Vão dizer que o Berinho é como a cachaça do Barbosa, toda conversa termina nele. Mas olha só! O Amazonas possui uma Secretaria de Cultura, cujo dono é o Robério Braga. Ele gastou os tubos, trazendo a Manaus 150 “celebridades”, pagando-lhes cachê alto. No entanto, não dá um centavo para a guarda e conservação da documentação, que contém a memória da cidade e do Estado.

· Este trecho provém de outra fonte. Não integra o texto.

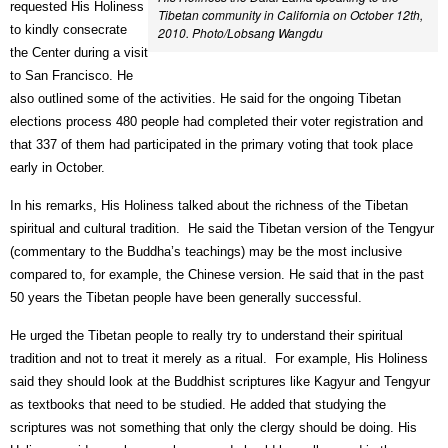
requested His Holiness
Tibetan community in California on October 12th,
to kindly consecrate
2010. Photo/Lobsang Wangdu
the Center during a visit
to San Francisco. He
also outlined some of the activities. He said for the ongoing Tibetan
elections process 480 people had completed their voter registration and
that 337 of them had participated in the primary voting that took place
early in October.
In his remarks, His Holiness talked about the richness of the Tibetan
spiritual and cultural tradition.
He said the Tibetan version of the Tengyur
(commentary to the Buddha’s teachings) may be the most inclusive
compared to, for example, the Chinese version. He said that in the past
50 years the Tibetan people have been generally successful.
He urged the Tibetan people to really try to understand their spiritual
tradition and not to treat it merely as a ritual.
For example, His Holiness
said they should look at the Buddhist scriptures like Kagyur and Tengyur
as textbooks that need to be studied. He added that studying the
scriptures was not something that only the clergy should be doing. His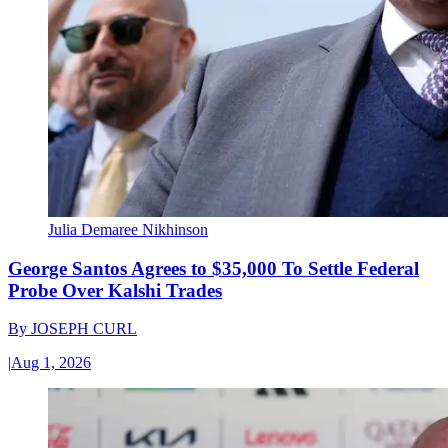
Julia Demaree Nikhinson
George Santos Agrees to $35,000 To Settle Federal
Probe Over Kalshi Trades
By
JOSEPH CURL
|
Aug 1, 2026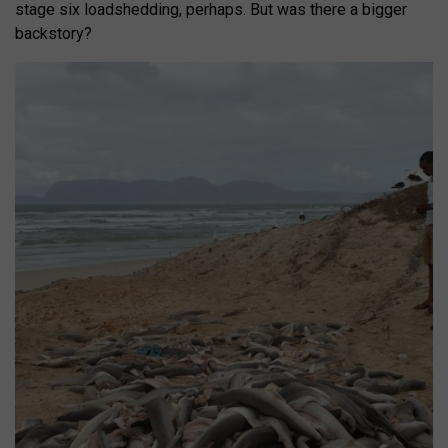
stage six loadshedding, perhaps. But was there a bigger
backstory?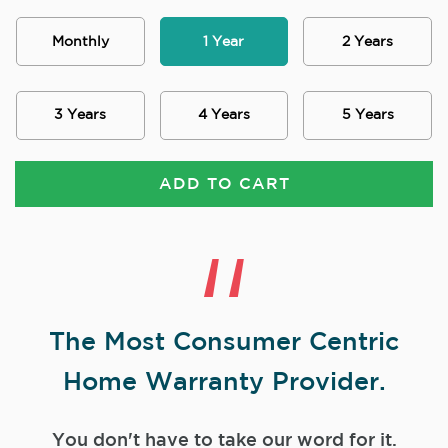
Monthly
1 Year
2 Years
3 Years
4 Years
5 Years
ADD TO CART
The Most Consumer Centric
Home Warranty Provider.
You don't have to take our word for it.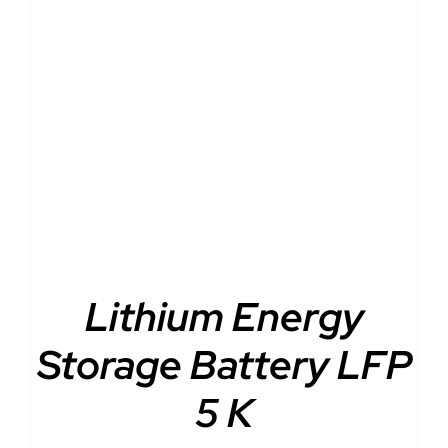
DETAILS
Lithium Energy
Storage Battery LFP
5 K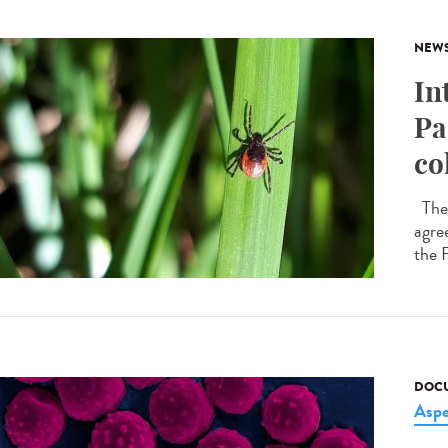
NEW
In
Pa
co
The 
agre
the 
DOCU
Asper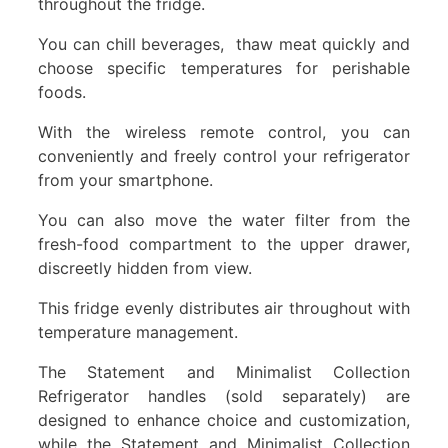
throughout the fridge.
You can chill beverages, thaw meat quickly and
choose specific temperatures for perishable
foods.
With the wireless remote control, you can
conveniently and freely control your refrigerator
from your smartphone.
You can also move the water filter from the
fresh-food compartment to the upper drawer,
discreetly hidden from view.
This fridge evenly distributes air throughout with
temperature management.
The Statement and Minimalist Collection
Refrigerator handles (sold separately) are
designed to enhance choice and customization,
while the Statement and Minimalist Collection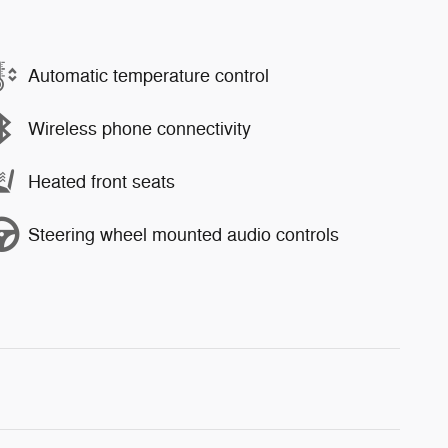
Automatic temperature control
Wireless phone connectivity
Heated front seats
Steering wheel mounted audio controls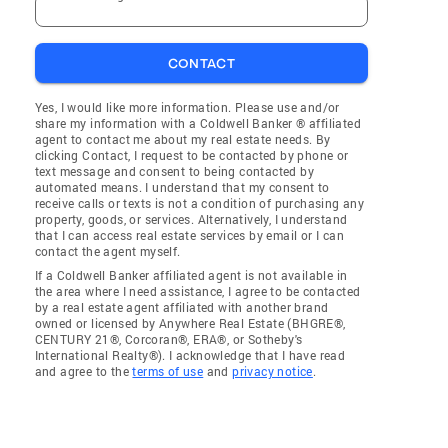
CONTACT
Yes, I would like more information. Please use and/or
share my information with a Coldwell Banker ® affiliated
agent to contact me about my real estate needs. By
clicking Contact, I request to be contacted by phone or
text message and consent to being contacted by
automated means. I understand that my consent to
receive calls or texts is not a condition of purchasing any
property, goods, or services. Alternatively, I understand
that I can access real estate services by email or I can
contact the agent myself.
If a Coldwell Banker affiliated agent is not available in
the area where I need assistance, I agree to be contacted
by a real estate agent affiliated with another brand
owned or licensed by Anywhere Real Estate (BHGRE®,
CENTURY 21®, Corcoran®, ERA®, or Sotheby's
International Realty®). I acknowledge that I have read
and agree to the
terms of use
and
privacy notice
.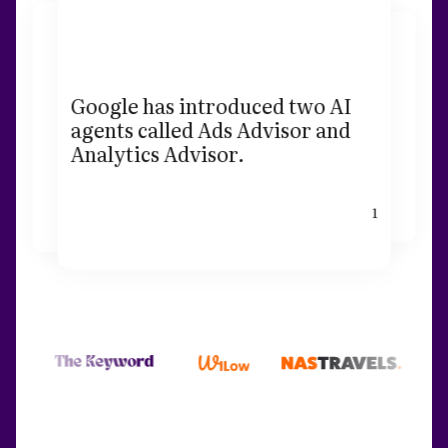
Google has introduced two AI
agents called Ads Advisor and
Analytics Advisor.
1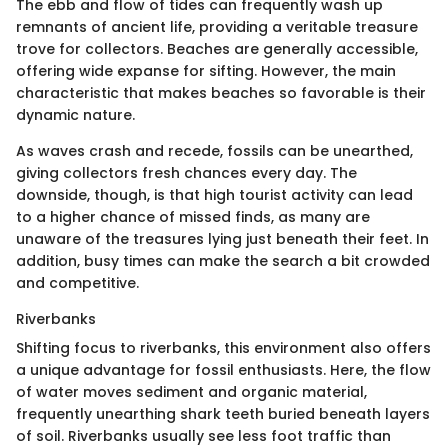
The ebb and flow of tides can frequently wash up
remnants of ancient life, providing a veritable treasure
trove for collectors. Beaches are generally accessible,
offering wide expanse for sifting. However, the main
characteristic that makes beaches so favorable is their
dynamic nature.
As waves crash and recede, fossils can be unearthed,
giving collectors fresh chances every day. The
downside, though, is that high tourist activity can lead
to a higher chance of missed finds, as many are
unaware of the treasures lying just beneath their feet. In
addition, busy times can make the search a bit crowded
and competitive.
Riverbanks
Shifting focus to riverbanks, this environment also offers
a unique advantage for fossil enthusiasts. Here, the flow
of water moves sediment and organic material,
frequently unearthing shark teeth buried beneath layers
of soil. Riverbanks usually see less foot traffic than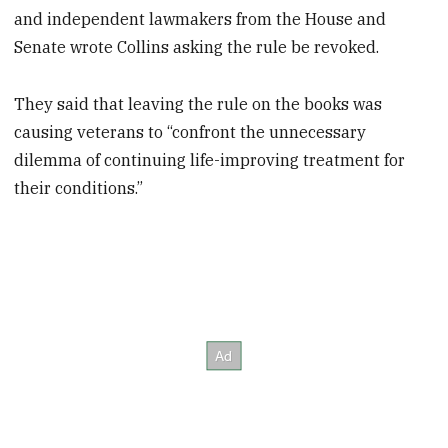
and independent lawmakers from the House and
Senate wrote Collins asking the rule be revoked.
They said that leaving the rule on the books was
causing veterans to “confront the unnecessary
dilemma of continuing life-improving treatment for
their conditions.”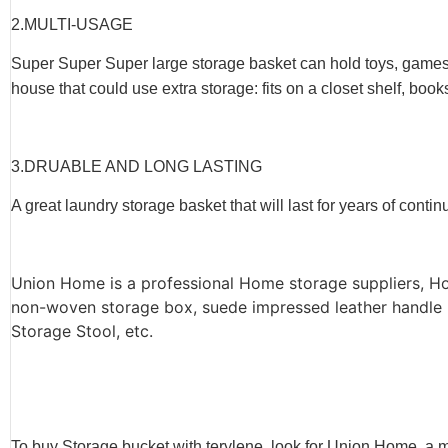
2.
MULTI-USAGE
Super Super Super large storage basket can hold toys, games, a
house that could use extra storage: fits on a closet shelf, book
3.
DRUABLE AND LONG LASTING
A great laundry storage basket that will last for years of conti
Union Home is a professional Home storage suppliers, H
non-woven storage box, suede impressed leather handle l
Storage Stool, etc.
To buy Storage bucket with terylene, look for Union Home, a m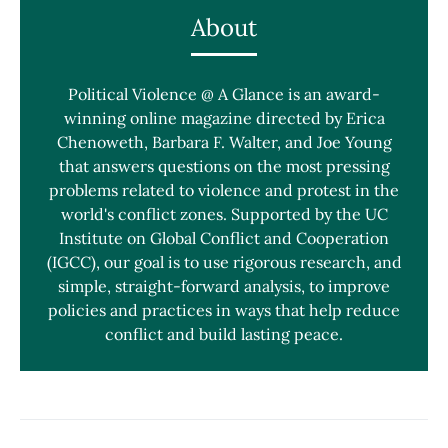
About
Political Violence @ A Glance is an award-
winning online magazine directed by Erica
Chenoweth, Barbara F. Walter, and Joe Young
that answers questions on the most pressing
problems related to violence and protest in the
world's conflict zones. Supported by the UC
Institute on Global Conflict and Cooperation
(IGCC), our goal is to use rigorous research, and
simple, straight-forward analysis, to improve
policies and practices in ways that help reduce
conflict and build lasting peace.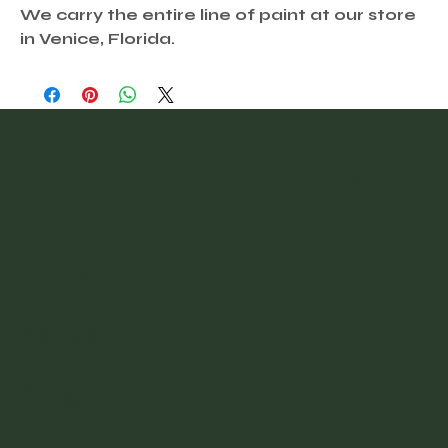
We carry the entire line of paint at our store
in Venice, Florida.
@vintagefinder
Home
About
Blog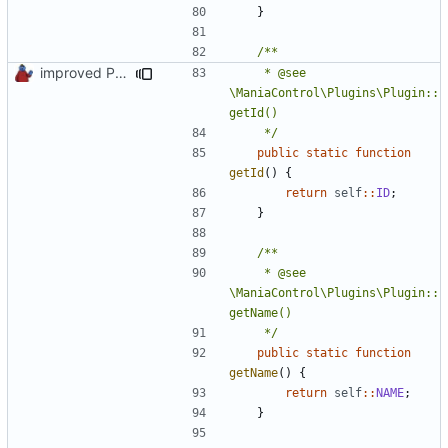
}
improved PHPDoc & applied common style
	 * @see 
\ManiaControl\Plugins\Plugin::
	 */
public
static
function
getId
()
{
return
self
::
ID
;
}
	 * @see 
\ManiaControl\Plugins\Plugin::
	 */
public
static
function
getName
()
{
return
self
::
NAME
;
}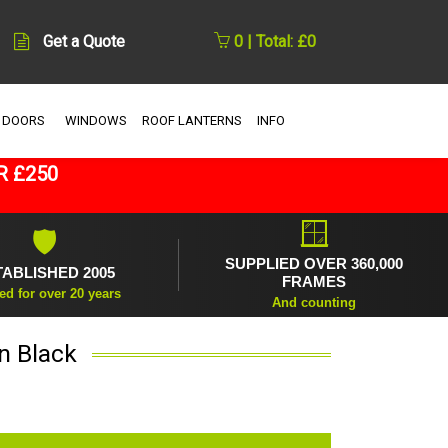
Get a Quote
0 | Total: £0
 DOORS
WINDOWS
ROOF LANTERNS
INFO
R £250
🪟
🛡
SUPPLIED OVER 360,000
TABLISHED 2005
FRAMES
ed for over 20 years
And counting
n Black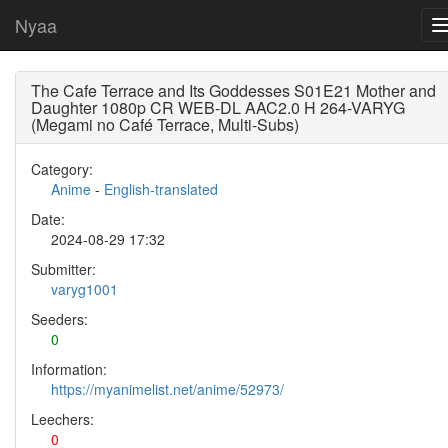
Nyaa
The Cafe Terrace and Its Goddesses S01E21 Mother and
Daughter 1080p CR WEB-DL AAC2.0 H 264-VARYG
(Megami no Café Terrace, Multi-Subs)
Category:
Anime
-
English-translated
Date:
2024-08-29 17:32
Submitter:
varyg1001
Seeders:
0
Information:
https://myanimelist.net/anime/52973/
Leechers:
0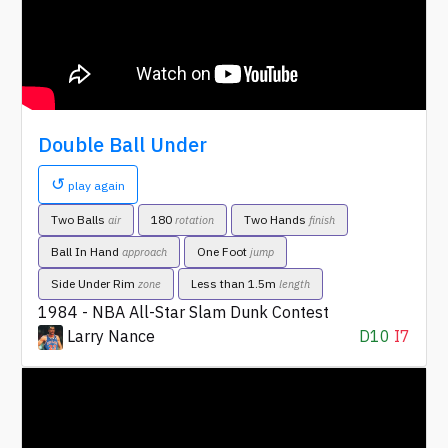
Double Ball Under
↺
play again
Two Balls
180
Two Hands
air
rotation
finish
Ball In Hand
One Foot
approach
jump
Side Under Rim
Less than 1.5m
zone
length
1984 - NBA All-Star Slam Dunk Contest
Larry Nance
D10
I7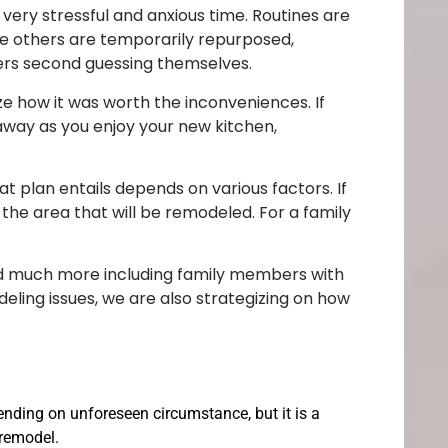
 very stressful and anxious time. Routines are
le others are temporarily repurposed,
rs second guessing themselves.
lize how it was worth the inconveniences. If
 away as you enjoy your new kitchen,
 plan entails depends on various factors. If
the area that will be remodeled. For a family
and much more including family members with
deling issues, we are also strategizing on how
ending on unforeseen circumstance, but it is a
 remodel.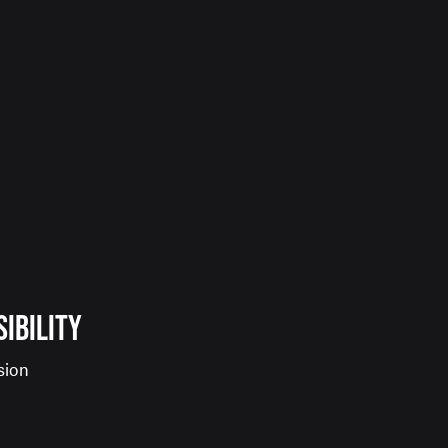
SIBILITY
sion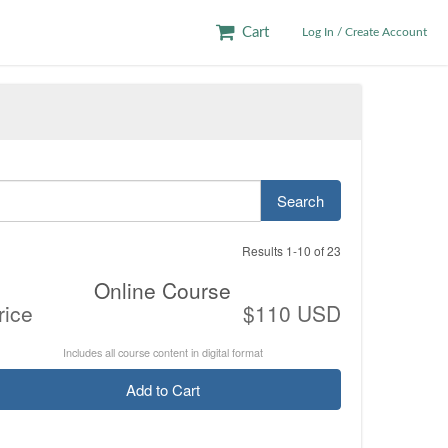
Cart
Log In / Create Account
Search
Results 1-10 of 23
Online Course
rice
$110 USD
Includes all course content in digital format
Add to Cart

Sinceramente, não sei quais são os interesses particulares do Zeca Nascimento nessa história. No momento, porém, esses interesses parecem coincidir com o interesse coletivo. Sua denúncia é séria. Enquanto o Estado não agir, a terra é devoluta. A COIAB pode muito bem entrar com uma ação reivindicando aquelas terras para os índios. Afinal, hoje, o título definitivo da terra, registrado oralmente pela Ye´pá e guardado pelos índios, é muito mais confiável do que o registro escrito sob custódia do Estado. O registro oral não pode ser falsificado como escrituras forjadas em noites de sábado.
P.S.- Quem são as empresas envolvidas? O texto do Zeca Nascimento diz que por decisão judicial ele está proibido de informar. Tudo bem! Como eu não estou proibido, basta ele cochichar pra Chachá, ela me conta e a gente senta a ripa.